OBJECTIVE.
Rewrite all of the material with each "threshold" swapped for "detection limit", changing nothing else. Leave the pictures out.

GIVEN INFORMATION.
╭──

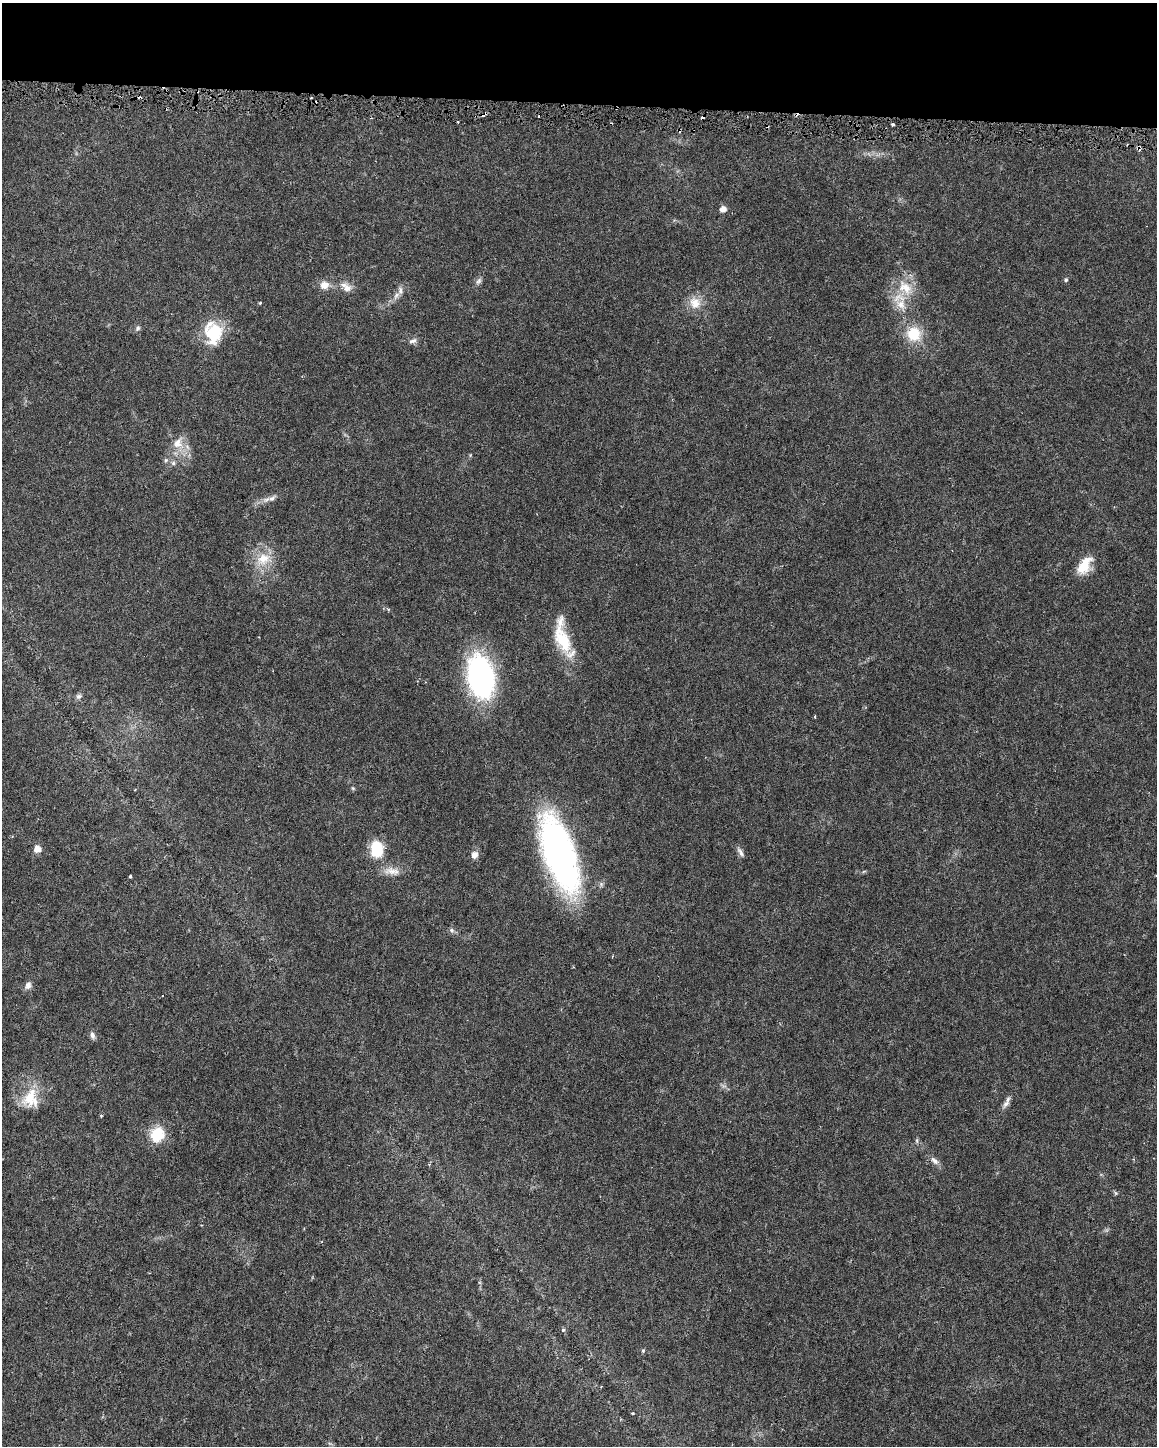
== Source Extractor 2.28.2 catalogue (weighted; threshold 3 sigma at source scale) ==
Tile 3 of 4 x 3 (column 3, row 1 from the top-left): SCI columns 2311-3465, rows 3119-4562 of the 4625 x 4849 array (HDU 1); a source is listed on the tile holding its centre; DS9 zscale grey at full resolution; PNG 1159 x 1448 px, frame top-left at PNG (2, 3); no overlay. Shown black and unused: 7% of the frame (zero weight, under 3 of 6 exposures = <1% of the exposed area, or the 3 px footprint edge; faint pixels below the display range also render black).
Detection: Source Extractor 2.28.2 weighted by HDU 2 'WHT'; one run over the whole footprint, this tile lists its part. Background 0.0281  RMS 0.002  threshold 0.00831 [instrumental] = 3 sigma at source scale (4.09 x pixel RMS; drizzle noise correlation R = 1.36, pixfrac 0.8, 0.0396/0.0396 arcsec/px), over >= 5 px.
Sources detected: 54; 6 cosmic-ray / hot-pixel residue — not listed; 3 inside a brighter listed object's ellipse — not listed separately; the other 45 listed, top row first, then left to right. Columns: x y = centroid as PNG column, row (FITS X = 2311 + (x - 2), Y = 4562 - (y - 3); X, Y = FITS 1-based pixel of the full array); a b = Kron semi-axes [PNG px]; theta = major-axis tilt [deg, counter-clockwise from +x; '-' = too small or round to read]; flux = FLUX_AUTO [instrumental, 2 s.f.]
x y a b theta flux
893 125 3 3 - 0.33
723 209 6 5 - 1.3
1066 280 6 4 -79 0.3
478 281 10 6 52 0.61
324 285 10 9 - 1.8
347 288 13 11 -68 1.6
905 288 26 17 -42 5
396 296 12 6 53 1
260 303 3 3 - 0.25
695 303 17 15 -56 2.8
138 328 8 6 60 0.44
214 333 26 20 80 8.2
914 334 15 15 - 5.7
413 341 12 6 19 0.67
178 443 18 16 81 3.2
166 460 6 5 - 0.33
173 463 6 6 - 0.46
272 498 14 6 26 0.98
264 559 22 17 13 4.4
1084 565 21 11 57 4.5
562 637 46 15 -77 8.7
480 677 28 17 -76 68
79 696 7 7 - 0.54
815 717 3 2 - 0.23
353 788 6 4 -45 0.23
37 849 7 7 - 1.6
376 849 14 10 -79 8.1
740 852 14 5 -55 0.69
559 854 57 21 -72 100
474 855 9 8 - 1.1
392 871 24 9 -6 2.1
130 876 3 3 - 0.36
452 930 7 6 - 0.51
28 985 10 7 69 0.93
92 1035 9 6 -80 0.71
30 1099 28 23 -90 6.1
1006 1104 13 7 46 0.88
101 1116 3 3 - 0.2
157 1134 14 12 61 6.4
917 1141 7 4 -89 0.31
934 1161 12 7 -44 0.95
1116 1193 6 4 -88 0.25
563 1330 4 3 - 0.43
643 1351 5 5 - 0.26
632 1413 3 3 - 0.18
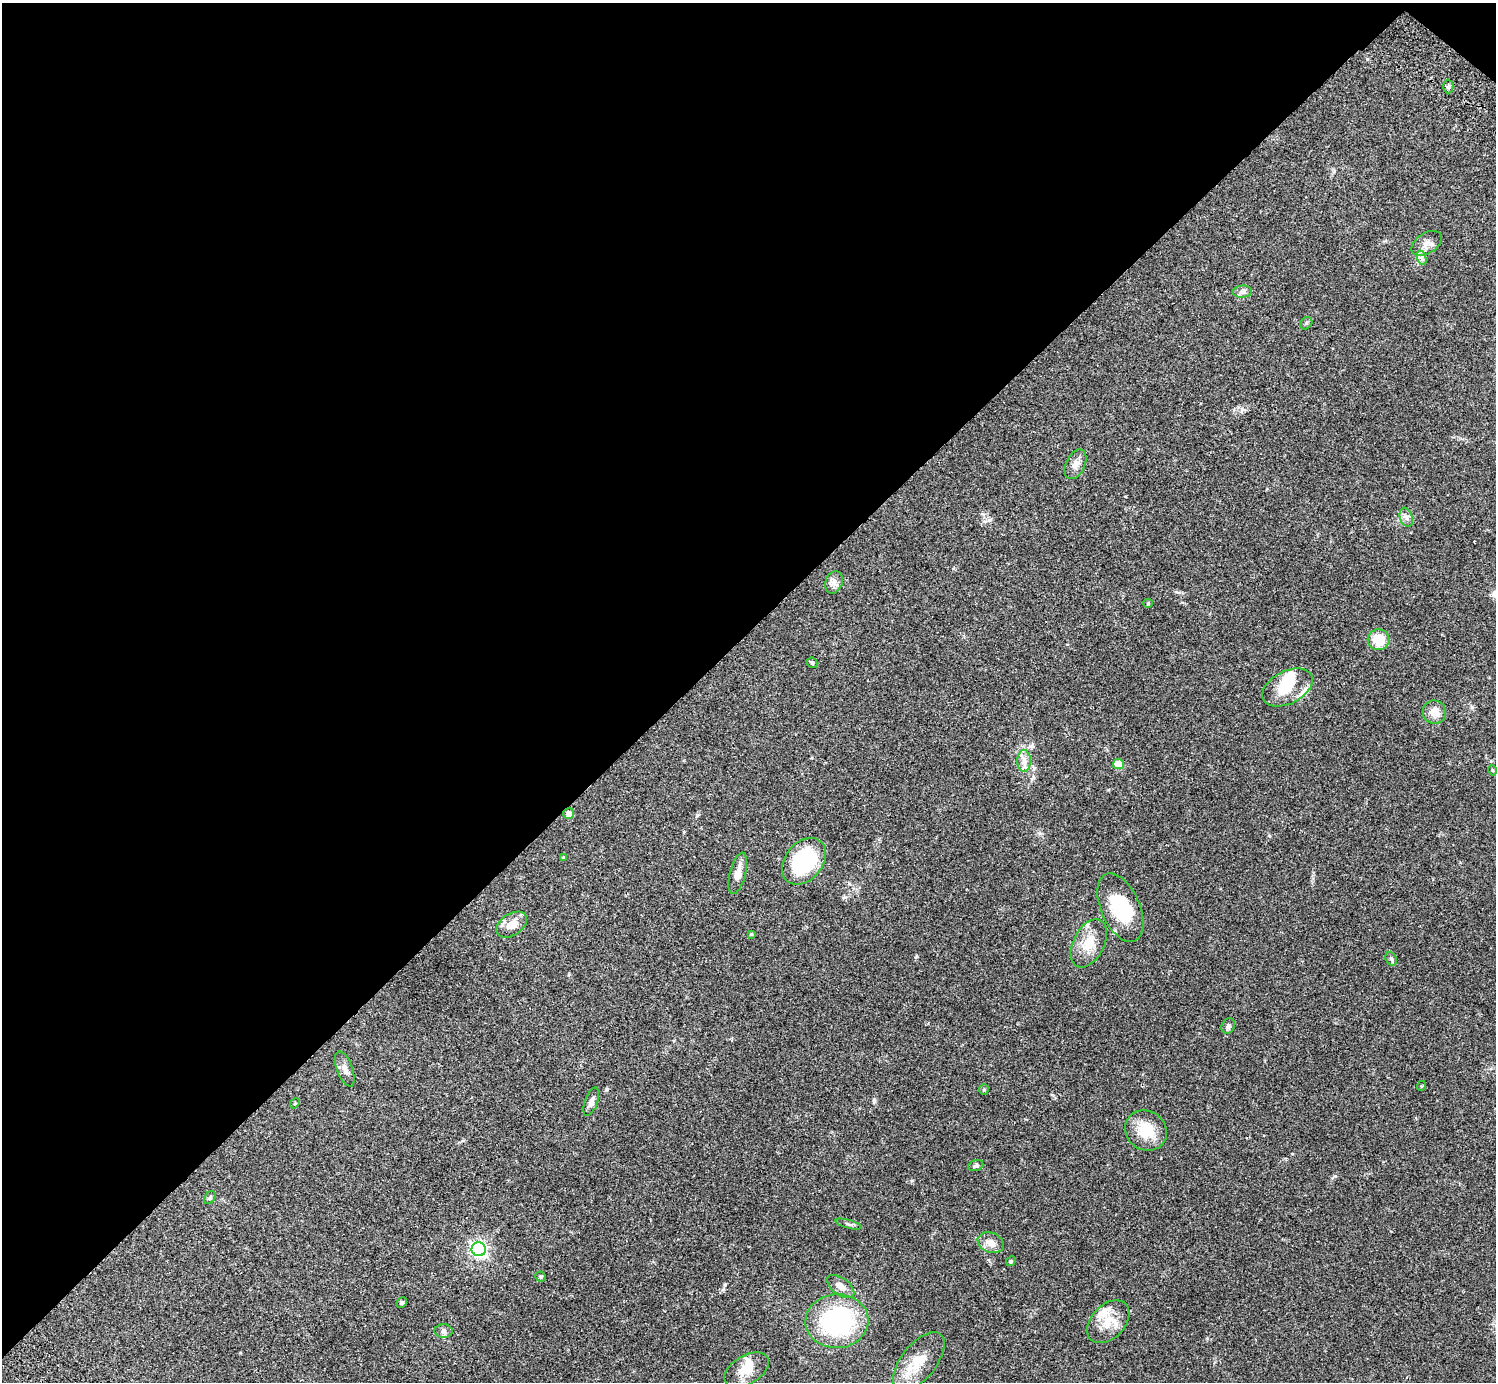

╰──

TASK ANSWER.
== Source Extractor 2.28.2 catalogue (weighted; detection limit 3 sigma at source scale) ==
Tile 3 of 4 x 3 (column 3, row 1 from the top-left): SCI columns 2311-3465, rows 3119-4562 of the 4625 x 4849 array (HDU 1); a source is listed on the tile holding its centre; DS9 zscale grey at full resolution; PNG 1159 x 1448 px, frame top-left at PNG (2, 3); no overlay. Shown black and unused: 7% of the frame (zero weight, under 3 of 6 exposures = <1% of the exposed area, or the 3 px footprint edge; faint pixels below the display range also render black).
Detection: Source Extractor 2.28.2 weighted by HDU 2 'WHT'; one run over the whole footprint, this tile lists its part. Background 0.0281  RMS 0.002  detection limit 0.00831 [instrumental] = 3 sigma at source scale (4.09 x pixel RMS; drizzle noise correlation R = 1.36, pixfrac 0.8, 0.0396/0.0396 arcsec/px), over >= 5 px.
Sources detected: 54; 6 cosmic-ray / hot-pixel residue — not listed; 3 inside a brighter listed object's ellipse — not listed separately; the other 45 listed, top row first, then left to right. Columns: x y = centroid as PNG column, row (FITS X = 2311 + (x - 2), Y = 4562 - (y - 3); X, Y = FITS 1-based pixel of the full array); a b = Kron semi-axes [PNG px]; theta = major-axis tilt [deg, counter-clockwise from +x; '-' = too small or round to read]; flux = FLUX_AUTO [instrumental, 2 s.f.]
x y a b theta flux
893 125 3 3 - 0.33
723 209 6 5 - 1.3
1066 280 6 4 -79 0.3
478 281 10 6 52 0.61
324 285 10 9 - 1.8
347 288 13 11 -68 1.6
905 288 26 17 -42 5
396 296 12 6 53 1
260 303 3 3 - 0.25
695 303 17 15 -56 2.8
138 328 8 6 60 0.44
214 333 26 20 80 8.2
914 334 15 15 - 5.7
413 341 12 6 19 0.67
178 443 18 16 81 3.2
166 460 6 5 - 0.33
173 463 6 6 - 0.46
272 498 14 6 26 0.98
264 559 22 17 13 4.4
1084 565 21 11 57 4.5
562 637 46 15 -77 8.7
480 677 28 17 -76 68
79 696 7 7 - 0.54
815 717 3 2 - 0.23
353 788 6 4 -45 0.23
37 849 7 7 - 1.6
376 849 14 10 -79 8.1
740 852 14 5 -55 0.69
559 854 57 21 -72 100
474 855 9 8 - 1.1
392 871 24 9 -6 2.1
130 876 3 3 - 0.36
452 930 7 6 - 0.51
28 985 10 7 69 0.93
92 1035 9 6 -80 0.71
30 1099 28 23 -90 6.1
1006 1104 13 7 46 0.88
101 1116 3 3 - 0.2
157 1134 14 12 61 6.4
917 1141 7 4 -89 0.31
934 1161 12 7 -44 0.95
1116 1193 6 4 -88 0.25
563 1330 4 3 - 0.43
643 1351 5 5 - 0.26
632 1413 3 3 - 0.18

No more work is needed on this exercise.